Opening a novel therapeutic design space
DARPin® modules are the building block for multi-DARPin® candidates. Currently up to 6 — and potentially even more — different DARPin® modules can be fused together on the genetic level, connected with any desired peptide linker. This process yields a range of novel architectures not accessible for other protein therapies — we call this the novel therapeutic design space. As the creation of multi-DARPin® candidates is simple and robust, thousands of combinations can be efficiently generated to test for therapeutic designs that solve a given therapeutic problem.
The reason that DARPin® proteins display this structural flexibility lies in their origin. DARPin® proteins are repeat proteins, a family of proteins that naturally have specialized binding domains in a multi-domain context. DARPin® proteins therefore are exquisitely suited to this task.

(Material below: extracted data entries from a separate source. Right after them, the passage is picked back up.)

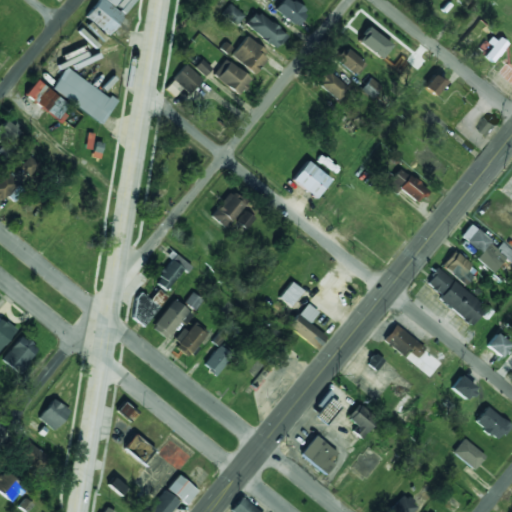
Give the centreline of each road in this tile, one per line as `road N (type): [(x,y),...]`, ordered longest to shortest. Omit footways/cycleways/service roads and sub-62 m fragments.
road 1 (residential): [(0,432),(349,0)]
road 2 (primary): [(209,511),(511,137)]
road 3 (residential): [(511,391),(145,92)]
road 4 (tertiary): [(342,511),(0,232)]
road 5 (tertiary): [(0,275),(288,511)]
road 6 (tertiary): [(104,360),(163,0)]
road 7 (residential): [(511,106),(382,0)]
road 8 (tertiary): [(79,511),(104,360)]
road 9 (residential): [(0,95),(75,0)]
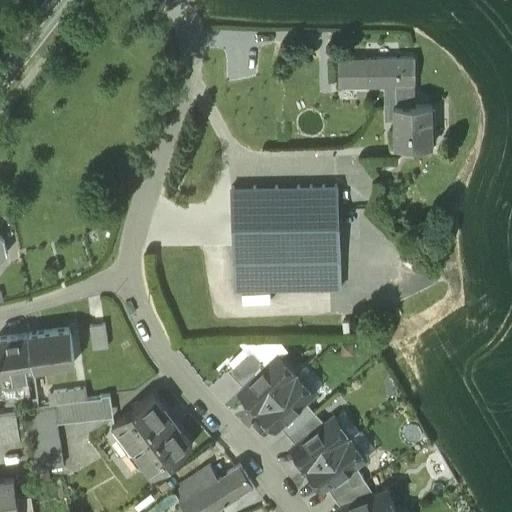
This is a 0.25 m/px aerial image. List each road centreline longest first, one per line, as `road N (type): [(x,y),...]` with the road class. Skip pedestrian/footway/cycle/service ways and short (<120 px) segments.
road 1 (residential): [(300,511),(263,453),(158,351),(121,279)]
road 2 (residential): [(121,279),(186,64),(167,0)]
road 3 (residential): [(0,318),(121,279)]
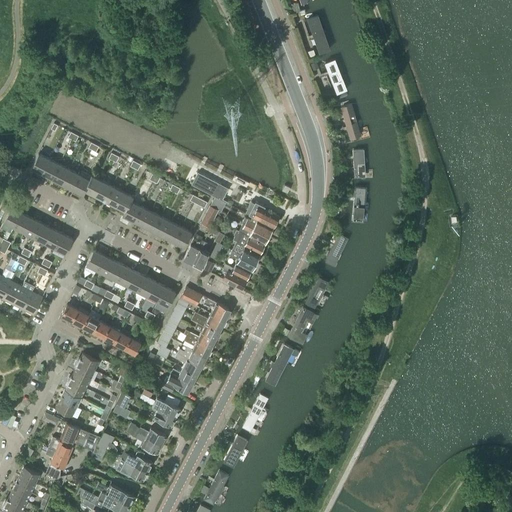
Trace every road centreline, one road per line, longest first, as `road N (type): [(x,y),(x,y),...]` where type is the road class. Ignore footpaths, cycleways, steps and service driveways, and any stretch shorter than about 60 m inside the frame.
road 1 (track): [(309,511),(376,372),(424,220),(420,142),(371,0)]
road 2 (residential): [(312,223),(315,150),(258,0)]
road 3 (residential): [(165,511),(264,320)]
road 4 (residential): [(157,492),(251,313)]
road 5 (residential): [(251,313),(88,227)]
road 6 (residential): [(18,438),(53,366),(43,344),(48,320)]
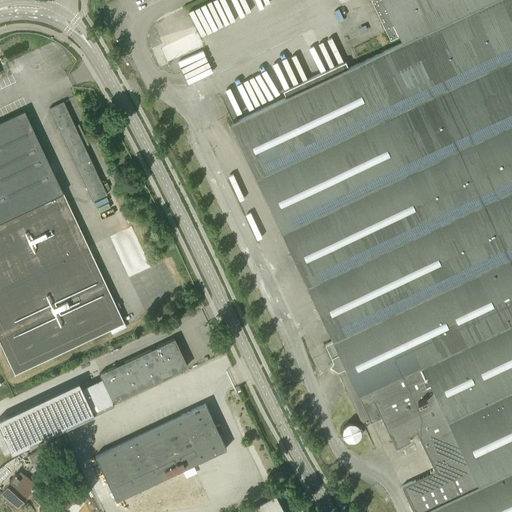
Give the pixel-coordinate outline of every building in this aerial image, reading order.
[(511,511),(511,0),(371,0),(390,40),(400,35),(403,42),(350,67),(347,61),(283,91),(286,97),(231,123),(333,341),(325,345),(333,362),(330,366),(337,371),(363,425),(371,421),(371,422),(381,417),(396,448),(411,441),(408,437),(417,433),(435,471),(401,486),(413,511),(511,511)] [(159,65),(207,46),(200,29),(153,48),(159,65)] [(64,102),(49,108),(93,201),(107,194),(64,102)] [(0,341),(15,374),(124,323),(24,110),(0,121),(0,341)] [(151,267),(131,227),(109,237),(129,278),(151,267)] [(188,369),(175,342),(86,383),(101,414),(131,400),(129,396),(163,380),(165,384),(181,377),(179,373),(188,369)] [(17,455),(101,414),(86,383),(1,424),(17,455)] [(205,404),(196,408),(96,455),(117,500),(226,448),(205,404)] [(359,419),(343,425),(348,440),(364,435),(359,419)] [(62,443),(58,436),(52,440),(56,447),(62,443)] [(29,455),(33,462),(48,454),(43,446),(29,455)] [(19,469),(7,484),(1,492),(18,505),(36,483),(19,469)] [(71,484),(61,496),(55,504),(64,511),(71,504),(80,491),(71,484)] [(243,511),(285,511),(275,494),(243,511)] [(55,504),(48,498),(38,510),(40,511),(64,511),(55,504)]
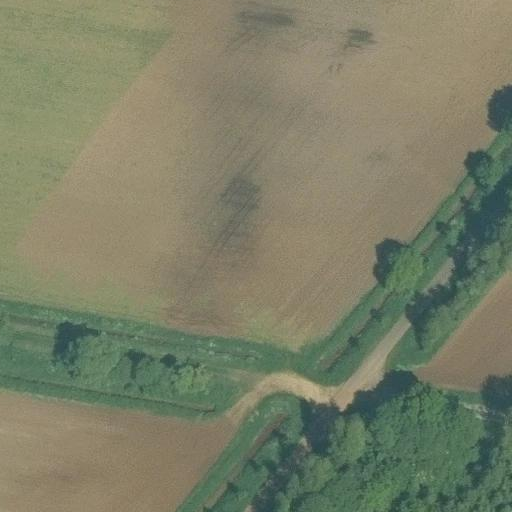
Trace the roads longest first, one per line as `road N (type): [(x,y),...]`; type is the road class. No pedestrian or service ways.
road 1 (track): [(511,419),(0,334)]
road 2 (unclassified): [(254,511),(511,190)]
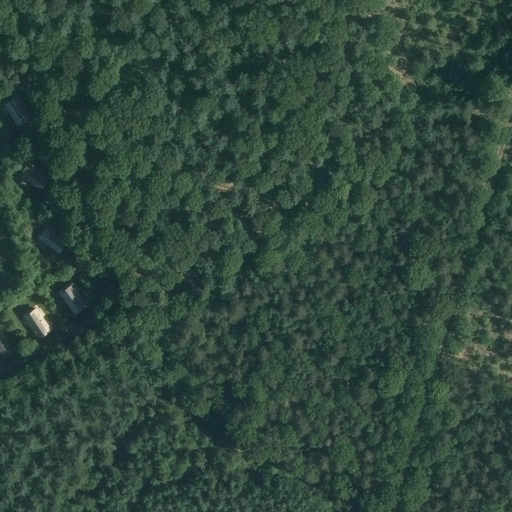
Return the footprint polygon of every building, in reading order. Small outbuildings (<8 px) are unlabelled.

Robust and validated approach
DARPin® candidates not only allow for differentiated biological activity, they also have ideal therapeutic properties, including very low immunogenic potential, comparable with antibodies, and no off-target effects. Their use has been validated through extensive preclinical studies and clinical trials, involving up to 2,000 patients (1,900 in ophthalmology and 75 in oncology).

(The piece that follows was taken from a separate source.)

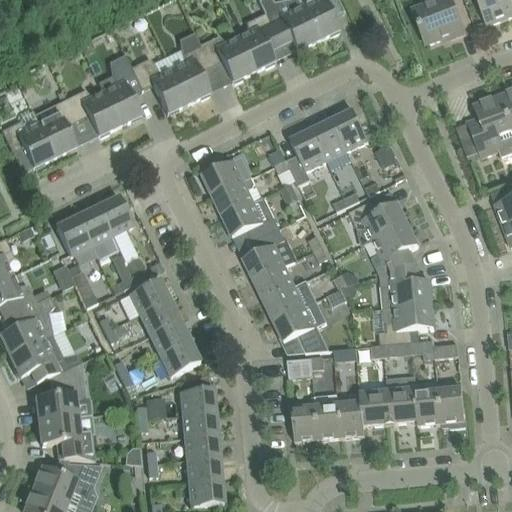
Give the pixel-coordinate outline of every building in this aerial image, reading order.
[(318,44),(301,10),(297,1),(296,1),(274,5),(268,0),(265,0),(258,4),(265,17),(264,18),(280,50),(291,45),(296,55),(298,54),(298,56),(307,51),(306,50),(318,44)] [(318,44),(329,39),(329,40),(338,36),(338,35),(339,34),(334,24),(345,19),(335,0),(295,0),(296,1),(297,1),(301,10),(318,44)] [(445,0),(412,13),(426,49),(449,40),(450,43),(464,37),(449,0),(445,0)] [(511,9),(510,5),(511,4),(511,0),(475,0),(487,29),(511,18),(511,9)] [(275,65),(269,55),(280,50),(264,18),(245,27),(246,28),(247,37),(236,42),(253,76),(264,71),(265,72),(274,68),(273,66),(275,65)] [(183,68),(172,74),(188,108),(199,102),(200,104),(209,99),(208,98),(210,97),(200,77),(211,72),(200,49),(193,36),(178,43),(181,58),(181,60),(183,68)] [(219,40),(200,49),(211,72),(222,67),(231,87),(233,86),(234,87),(242,83),(242,82),(253,76),(236,42),(225,47),(219,41),(219,40)] [(125,58),(124,59),(142,95),(153,89),(167,118),(168,117),(169,119),(178,115),(177,113),(188,108),(172,74),(161,79),(150,64),(149,63),(131,72),(125,58)] [(113,91),(102,96),(119,130),(130,125),(131,126),(140,122),(139,120),(141,120),(131,100),(142,95),(124,59),(109,66),(111,81),(112,82),(113,91)] [(85,94),(66,103),(77,126),(88,121),(98,141),(99,140),(100,142),(109,137),(108,136),(119,130),(102,96),(91,102),(85,95),(85,94)] [(511,94),(499,99),(511,132),(511,94)] [(511,132),(499,99),(473,109),(478,121),(466,126),(478,156),(467,160),(469,166),(499,154),(501,161),(511,156),(511,132)] [(53,107),(33,117),(54,162),(66,156),(66,158),(75,153),(74,152),(76,151),(66,131),(77,126),(66,103),(54,109),(53,107)] [(33,117),(32,114),(21,119),(19,126),(1,135),(12,158),(23,153),(33,172),(34,172),(35,173),(44,169),(43,167),(54,162),(33,117)] [(339,121),(332,125),(347,155),(368,145),(353,114),(347,117),(347,116),(339,120),(339,121)] [(319,131),(311,135),(326,165),(347,155),(332,125),(327,127),(326,126),(318,130),(319,131)] [(297,159),(286,165),(296,184),(298,188),(309,182),(306,175),(326,165),(311,135),(306,137),(306,136),(297,140),(298,141),(290,145),(297,159)] [(271,163),(275,170),(286,165),(280,152),(269,158),(271,163)] [(243,185),(242,184),(252,180),(242,160),(202,179),(205,185),(203,186),(208,194),(209,193),(212,200),(243,185)] [(275,170),(285,190),(291,187),(291,188),(296,184),(286,165),(275,170)] [(250,200),(255,187),(252,180),(242,184),(243,185),(212,200),(215,205),(214,206),(218,214),(219,214),(222,221),(253,206),(252,205),(250,200)] [(291,187),(285,190),(283,191),(288,203),(296,199),(291,188),(291,187)] [(365,192),(369,200),(380,195),(376,187),(365,192)] [(511,201),(494,208),(503,230),(511,226),(511,188),(509,190),(511,197),(511,201)] [(356,197),(344,202),(348,210),(359,205),(356,197)] [(280,232),(264,201),(263,200),(252,205),(253,206),(222,221),(225,226),(223,227),(228,235),(229,234),(233,242),(247,235),(252,246),(280,232)] [(118,201),(97,211),(112,240),(133,230),(118,201)] [(348,210),(344,202),(333,208),(337,216),(348,210)] [(368,234),(373,245),(407,228),(402,217),(403,217),(399,208),(397,208),(397,207),(377,216),(372,206),(348,217),(358,236),(359,235),(368,234)] [(97,211),(76,221),(91,251),(112,240),(97,211)] [(91,251),(76,221),(55,232),(70,261),(91,251)] [(511,226),(503,230),(511,252),(511,226)] [(371,263),(379,280),(404,273),(398,260),(418,250),(417,249),(418,248),(414,239),(413,240),(407,228),(373,245),(379,256),(372,262),(371,263)] [(29,231),(19,236),(23,243),(33,238),(29,231)] [(250,278),(254,285),(284,270),(274,249),(285,243),(280,232),(252,246),(258,257),(243,264),(246,269),(245,270),(249,278),(250,278)] [(308,244),(314,255),(322,251),(316,240),(308,244)] [(0,285),(12,280),(7,269),(13,263),(14,262),(14,261),(5,243),(0,245),(0,285)] [(322,251),(314,255),(320,267),(327,263),(322,251)] [(138,261),(125,267),(131,280),(142,275),(144,274),(138,261)] [(260,298),(264,305),(307,284),(306,283),(293,289),(284,270),(254,285),(256,290),(255,290),(259,299),(260,298)] [(65,271),(54,276),(63,295),(74,289),(70,281),(67,273),(65,271)] [(379,280),(383,313),(432,309),(430,296),(432,296),(431,286),(429,287),(429,285),(406,287),(404,273),(379,280)] [(82,275),(70,281),(74,289),(86,312),(97,307),(82,275)] [(146,283),(142,275),(131,280),(135,288),(146,283)] [(339,294),(342,292),(348,290),(342,278),(334,282),(339,294)] [(0,315),(4,323),(50,301),(49,299),(35,306),(27,289),(26,289),(17,291),(12,280),(0,285),(0,315)] [(135,288),(131,280),(119,286),(123,294),(135,288)] [(129,298),(139,319),(169,304),(159,284),(129,298)] [(270,318),(274,326),(317,305),(307,284),(264,305),(266,310),(265,311),(269,319),(270,318)] [(4,350),(9,361),(52,340),(46,316),(53,309),(50,301),(4,323),(9,334),(0,339),(0,345),(3,350),(4,350)] [(139,319),(150,340),(179,325),(169,304),(139,319)] [(317,305),(274,326),(276,331),(275,331),(279,340),(280,339),(290,358),(325,355),(329,355),(317,330),(327,325),(317,305)] [(383,349),(411,347),(413,347),(412,335),(434,333),(434,331),(435,331),(434,321),(433,321),(432,309),(383,313),(384,327),(378,327),(379,339),(354,341),(356,352),(371,351),(383,349)] [(99,325),(104,336),(112,332),(107,321),(99,325)] [(150,340),(160,360),(189,346),(179,325),(150,340)] [(112,332),(104,336),(110,348),(118,344),(112,332)] [(45,384),(49,382),(81,366),(76,357),(62,361),(52,340),(9,361),(15,372),(13,373),(18,382),(19,381),(20,382),(40,373),(45,384)] [(411,347),(412,358),(422,357),(423,363),(435,361),(434,351),(433,345),(413,347),(411,347)] [(189,346),(160,360),(170,381),(199,367),(189,346)] [(411,347),(383,349),(384,360),(396,359),(412,358),(411,347)] [(383,349),(371,351),(372,362),(384,360),(383,349)] [(434,351),(435,361),(435,362),(459,360),(458,349),(434,351)] [(357,363),(357,362),(356,352),(334,354),(335,363),(345,363),(345,364),(357,363)] [(323,361),(311,362),(313,381),(312,373),(324,372),(323,361)] [(313,381),(311,362),(287,365),(289,383),(313,381)] [(113,369),(119,380),(127,376),(121,365),(113,369)] [(35,402),(38,426),(77,421),(75,408),(85,402),(81,366),(49,382),(51,400),(35,402)] [(127,376),(119,380),(124,391),(132,387),(127,376)] [(385,412),(393,411),(394,423),(394,427),(393,427),(393,429),(396,429),(396,427),(417,425),(418,425),(415,396),(416,396),(416,392),(391,394),(387,394),(384,394),(385,412)] [(462,392),(438,394),(441,428),(450,427),(450,432),(465,431),(465,426),(462,392)] [(180,396),(182,419),(215,416),(213,393),(180,396)] [(393,411),(385,412),(384,394),(359,397),(360,406),(361,406),(363,430),(364,430),(385,428),(386,429),(388,429),(388,428),(387,428),(386,423),(394,423),(393,411)] [(418,425),(417,425),(418,430),(441,428),(438,394),(416,396),(415,396),(418,425)] [(341,442),(338,408),(338,399),(314,401),(315,410),(318,444),(341,442)] [(165,419),(163,400),(145,402),(147,421),(165,419)] [(361,406),(360,406),(338,408),(341,442),(365,440),(364,430),(363,430),(361,406)] [(318,444),(315,410),(292,413),(295,446),(318,444)] [(136,412),(137,424),(146,423),(144,411),(136,412)] [(182,419),(184,442),(217,439),(215,416),(182,419)] [(77,421),(38,426),(41,450),(57,448),(59,463),(75,465),(93,465),(90,438),(78,435),(77,421)] [(146,423),(137,424),(138,436),(147,436),(146,423)] [(184,442),(187,465),(219,462),(217,439),(184,442)] [(125,468),(133,469),(141,469),(140,461),(140,452),(132,452),(125,457),(125,468)] [(146,456),(147,469),(156,468),(155,455),(146,456)] [(187,465),(189,488),(221,485),(219,462),(187,465)] [(41,470),(32,494),(67,508),(72,497),(85,502),(89,491),(93,492),(101,470),(67,468),(62,479),(41,470)] [(156,468),(147,469),(148,481),(157,481),(156,468)] [(141,469),(133,469),(134,479),(132,485),(133,492),(136,497),(143,492),(141,469)] [(221,485),(189,488),(191,511),(223,508),(221,485)] [(65,511),(67,508),(32,494),(24,511),(65,511)]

DARPin® candidates also display favorable development properties, including low-cost high-yield manufacturing and up to several years of shelf-life at 4°C.
Our ongoing research continues to add specialized functional sub-platforms to our DARPin® library, including half-life engineering with our HSA-DARPin® module, allowing a systemic half-life of around 12 days in humans; directed cell killing via a T cell recruiting CD3 DARPin® module (status: research); and DARPin®-drug conjugates (status: research).